Énoncé → Reproduisez mot pour mot le passage de l'extrait sur les sondages de l'exécutif compris entre « Des questions à » et « sous Nicolas Sarkozy. », ces deux segments inclus.

Ces derniers constituent l’autre grand conflit social au cœur des attentions du SIG. Entre le 3 et le 19 décembre 2018, l’exécutif disposera de neuf études (ce qui représente 140 000 euros), en plus des « questions d’actualité » commandées chaque semaine, où les « gilets jaunes » figureront en bonne place, entre novembre 2018 et mai 2019. Outre l’interrogation régulière concernant le « soutien » des Français vis-à-vis du mouvement, les sondeurs testent de nouveau des éléments de langage, début décembre 2018, sur les « critiques à adresser aux “gilets jaunes” ». Des arguments qui convainquent peu les sondés : seuls 22 % d’entre eux trouvent le mouvement « violent » , 21 % « manipulé par des partis politiques », 10 % le jugent « d’extrême droite » et 13 % « d’extrême gauche ».

Des questions à des fins partisanes

Plus étonnant, le pouvoir teste, toujours en décembre 2018, le « jugement à l’égard de l’attitude » d’Emmanuel Macron, d’Edouard Philippe, mais aussi de certains de leurs principaux opposants – Marine Le Pen, Jean-Luc Mélenchon, Nicolas Dupont-Aignan, Laurent Wauquiez – face au mouvement.

Sans être illégales, ces questions sur l’opposition, ainsi que celles portant sur la vie privée, étaient rarement posées depuis l’affaire des sondages de l’Elysée, qui avait révélé un usage partisan et personnel des études payées sous Nicolas Sarkozy.

D’autres questions financées par l’exécutif interrogent quant à leur caractère partisan, traduisant peut-être sa fébrilité à l’approche d’élections. En mars 2019, à deux mois des européennes, le SIG dissèque l’audience de l’intervention, quelques jours plus tôt, de Nathalie Loiseau sur le plateau de « L’Emission politique ». Invitée en tant que ministre des affaires européennes, pour y débattre face à Marine Le Pen, elle avait profité de cette tribune pour annoncer sa candidature comme tête de liste macroniste à ces mêmes élections. Le slogan sur lequel la majorité présidentielle a fait campagne, « L’Europe est en danger », est également testé auprès de l’opinion.

Cette tentation d’utiliser les sondages commandés par l’exécutif, même très ponctuellement, à des fins partisanes inquiète la députée du parti Les Républicains Marie-Christine Dalloz (Jura). Mi-mars, la rapporteuse spéciale d’un rapport sur le budget des services du premier ministre, dont dépend le SIG, a demandé à avoir accès aux sondages commandés depuis le début de l’année. Pour l’heure, une demande de précisions lui a été demandée, mais aucun document ne lui a été remis. « Pour eux, c’est circulez, il n’y a rien à voir », déplore-t-elle.

 

Comment « Le Monde » a obtenu les sondages de l’exécutif

Pour obtenir ces quelque 300 sondages, Le Monde a fait plusieurs demandes auprès du service d’information du gouvernement (SIG) à partir d’août 2019, en invoquant la loi du 17 juillet 1978 qui accorde à toute personne un droit d’accès aux documents de l’administration. S’il a fourni dès le départ les baromètres mensuels de « suivi de l’action gouvernementale », le SIG s’est longtemps refusé à transmettre les sondages hebdomadaires couvrant l’actualité au nom du « secret des délibérations du gouvernement ».

Un argument qui n’a pas convaincu la Commission d’accès aux documents administratifs (CADA). Dans un avis daté de décembre 2020, cette autorité indépendante a estimé que les études d’opinion commandées en amont des projets de réforme ne relevaient pas de ce secret, « sauf circonstances particulières, non invoquées en l’espèce ».

Malgré cet avis favorable, le SIG a poursuivi son obstruction et nous avons dû saisir le tribunal administratif. En février, alors que le tribunal ne s’était pas encore prononcé, une partie des documents nous a été transmise. Le reste, concernant principalement les retraites et le Covid-19, ainsi que les documents postérieurs à février 2021, ne nous a toujours pas été communiqué.

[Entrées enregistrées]
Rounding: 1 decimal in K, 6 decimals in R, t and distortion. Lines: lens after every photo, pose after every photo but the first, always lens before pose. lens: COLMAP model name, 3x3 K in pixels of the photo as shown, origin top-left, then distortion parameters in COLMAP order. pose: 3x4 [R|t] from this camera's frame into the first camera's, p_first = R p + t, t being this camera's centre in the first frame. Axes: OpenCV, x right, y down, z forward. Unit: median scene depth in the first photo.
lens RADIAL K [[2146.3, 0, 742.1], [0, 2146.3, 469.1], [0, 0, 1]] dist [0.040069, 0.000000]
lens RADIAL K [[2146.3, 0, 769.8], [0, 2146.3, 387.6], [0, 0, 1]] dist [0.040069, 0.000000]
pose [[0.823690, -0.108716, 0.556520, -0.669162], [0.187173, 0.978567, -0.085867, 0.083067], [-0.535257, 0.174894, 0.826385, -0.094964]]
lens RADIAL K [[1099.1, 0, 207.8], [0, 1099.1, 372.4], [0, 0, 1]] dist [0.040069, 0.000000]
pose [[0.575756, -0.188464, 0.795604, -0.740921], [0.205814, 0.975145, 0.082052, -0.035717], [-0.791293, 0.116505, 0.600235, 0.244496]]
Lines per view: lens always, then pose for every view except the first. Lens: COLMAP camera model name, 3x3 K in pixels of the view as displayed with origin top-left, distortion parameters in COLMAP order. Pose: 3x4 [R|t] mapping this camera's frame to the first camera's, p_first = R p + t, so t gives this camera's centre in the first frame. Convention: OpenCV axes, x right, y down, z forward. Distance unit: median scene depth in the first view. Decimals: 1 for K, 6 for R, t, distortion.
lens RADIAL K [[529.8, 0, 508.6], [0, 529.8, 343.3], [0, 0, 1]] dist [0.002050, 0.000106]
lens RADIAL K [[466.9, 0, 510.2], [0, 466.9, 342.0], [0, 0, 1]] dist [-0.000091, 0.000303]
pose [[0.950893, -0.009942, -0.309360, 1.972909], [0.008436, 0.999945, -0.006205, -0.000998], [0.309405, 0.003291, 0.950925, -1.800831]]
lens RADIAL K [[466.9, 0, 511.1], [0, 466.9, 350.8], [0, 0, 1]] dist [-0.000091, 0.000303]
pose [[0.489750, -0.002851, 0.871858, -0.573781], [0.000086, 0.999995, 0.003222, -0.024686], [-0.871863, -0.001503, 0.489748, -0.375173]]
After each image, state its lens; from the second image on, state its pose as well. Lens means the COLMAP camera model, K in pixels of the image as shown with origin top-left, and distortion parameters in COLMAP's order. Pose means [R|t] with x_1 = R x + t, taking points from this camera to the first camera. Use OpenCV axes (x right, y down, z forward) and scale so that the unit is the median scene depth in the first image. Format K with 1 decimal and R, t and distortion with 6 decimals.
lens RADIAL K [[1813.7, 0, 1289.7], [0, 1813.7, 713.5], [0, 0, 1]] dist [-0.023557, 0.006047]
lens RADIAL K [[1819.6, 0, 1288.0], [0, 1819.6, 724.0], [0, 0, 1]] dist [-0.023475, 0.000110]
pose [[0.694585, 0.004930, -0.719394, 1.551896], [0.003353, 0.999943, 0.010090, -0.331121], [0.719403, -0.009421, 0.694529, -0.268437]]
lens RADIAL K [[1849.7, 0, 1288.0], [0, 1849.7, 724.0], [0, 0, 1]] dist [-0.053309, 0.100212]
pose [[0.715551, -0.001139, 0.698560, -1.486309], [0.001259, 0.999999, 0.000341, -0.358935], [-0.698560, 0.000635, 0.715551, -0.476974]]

Réponse attendue →
Des questions à des fins partisanes

Plus étonnant, le pouvoir teste, toujours en décembre 2018, le « jugement à l’égard de l’attitude » d’Emmanuel Macron, d’Edouard Philippe, mais aussi de certains de leurs principaux opposants – Marine Le Pen, Jean-Luc Mélenchon, Nicolas Dupont-Aignan, Laurent Wauquiez – face au mouvement.

Sans être illégales, ces questions sur l’opposition, ainsi que celles portant sur la vie privée, étaient rarement posées depuis l’affaire des sondages de l’Elysée, qui avait révélé un usage partisan et personnel des études payées sous Nicolas Sarkozy.